Das "Riu Imperial Marhaba", ein Hotel der gehobenen Klasse, liegt direkt am langen und weitläufigen Sandstrand der tunesischen Stadt Sousse, 150 Kilometer von Tunis entfernt. Das Fünf-Sterne-Plus-Haus bietet einen 400-Quadratmeter-Pool, Hallenbad und Fitnesscenter. Aber wie alle Hotels in Tunesien ist es vom Touristenschwund bedroht - wegen der anhaltenden Terrorgefahr. Erst im März hatten Islamisten mitten in Tunis das gut besuchte Bardo-Museum angegriffen und ihre blutige Botschaft gesendet. Damals hatte ein Attentäter versucht, sich mit möglichst vielen Menschen in die Luft zu sprengen, 22 starben.

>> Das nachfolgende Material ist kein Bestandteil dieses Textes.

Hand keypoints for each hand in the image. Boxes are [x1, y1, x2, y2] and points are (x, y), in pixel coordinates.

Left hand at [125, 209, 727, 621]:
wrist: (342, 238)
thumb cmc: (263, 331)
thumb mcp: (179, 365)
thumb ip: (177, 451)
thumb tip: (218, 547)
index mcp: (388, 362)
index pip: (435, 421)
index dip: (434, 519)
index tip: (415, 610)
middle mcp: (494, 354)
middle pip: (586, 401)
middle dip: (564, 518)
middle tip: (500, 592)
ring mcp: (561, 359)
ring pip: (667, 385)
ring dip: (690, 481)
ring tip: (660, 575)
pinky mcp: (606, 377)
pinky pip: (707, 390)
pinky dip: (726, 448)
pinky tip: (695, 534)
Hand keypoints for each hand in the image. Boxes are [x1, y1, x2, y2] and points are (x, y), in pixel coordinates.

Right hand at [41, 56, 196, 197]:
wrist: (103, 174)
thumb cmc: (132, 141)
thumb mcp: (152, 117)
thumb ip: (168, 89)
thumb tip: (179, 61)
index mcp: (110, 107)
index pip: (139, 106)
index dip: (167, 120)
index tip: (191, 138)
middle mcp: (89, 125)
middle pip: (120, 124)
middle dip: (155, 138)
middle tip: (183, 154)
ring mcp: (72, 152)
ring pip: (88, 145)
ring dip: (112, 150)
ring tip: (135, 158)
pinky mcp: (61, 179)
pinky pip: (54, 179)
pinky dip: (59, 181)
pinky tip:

Gestern sind es nach Angaben des Innenministeriums mindestens 37 Urlauber. Das Auswärtige Amt in Berlin befürchtet, dass bei dem Angriff auch Deutsche getötet wurden. "Wir müssen damit rechnen, dass es noch einige Zeit dauern wird, bis das geklärt ist", sagte eine Sprecherin. Unter den Opfern sind nach Angaben des britischen Außenministers Philip Hammond mindestens fünf Briten und ein Ire. Mehr als die Hälfte der Feriengäste Tunesiens kommt aus den Nachbarstaaten Algerien und Libyen.

Für Tunesien, das Hoffnungsland des "Arabischen Frühlings", ist diese Terrorattacke ein Alptraum. Denn das nordafrikanische Land ist stark vom Tourismus abhängig. Die Zahl der jungen Arbeitslosen ist hoch. Aus ihren Reihen hat der IS schon viele Kämpfer rekrutiert. Knapp 3000 tunesische Staatsbürger kämpfen nach Angaben der Regierung in Tunis für die Terrormiliz. Demnach kommen die meisten ausländischen IS-Dschihadisten aus dem kleinen nordafrikanischen Land.

Der tunesische Präsident Beji Caid Essebsi muss jetzt Handlungsfähigkeit demonstrieren. Er, der sich im Wahlkampf als Gegenmodell zum Islamismus präsentiert hatte, reagierte prompt. Kurz nachdem das Blutbad am Strand zu Ende ist, trifft er am Tatort ein. Er sagt, er wolle den Regierungschef anweisen, über ein Verbot von Parteien nachzudenken, "die das schwarze Banner (der islamistischen Terrorgruppen)" benutzen. Damit ist die tunesische Tahrir-Partei gemeint. Vertreter der islamistischen Partei hatten kürzlich vor einer Gruppe von Anhängern die Gründung eines "islamischen Kalifats" in Nordafrika gefordert.

Unruhen, Kriege und islamistische Terrorgruppen lassen die Optionen für Urlauber in der arabischen Welt deutlich schrumpfen. Mit zwei Anschlägen binnen weniger Monate dürfte es nun auch Tunesien als Ferienziel schwerer haben.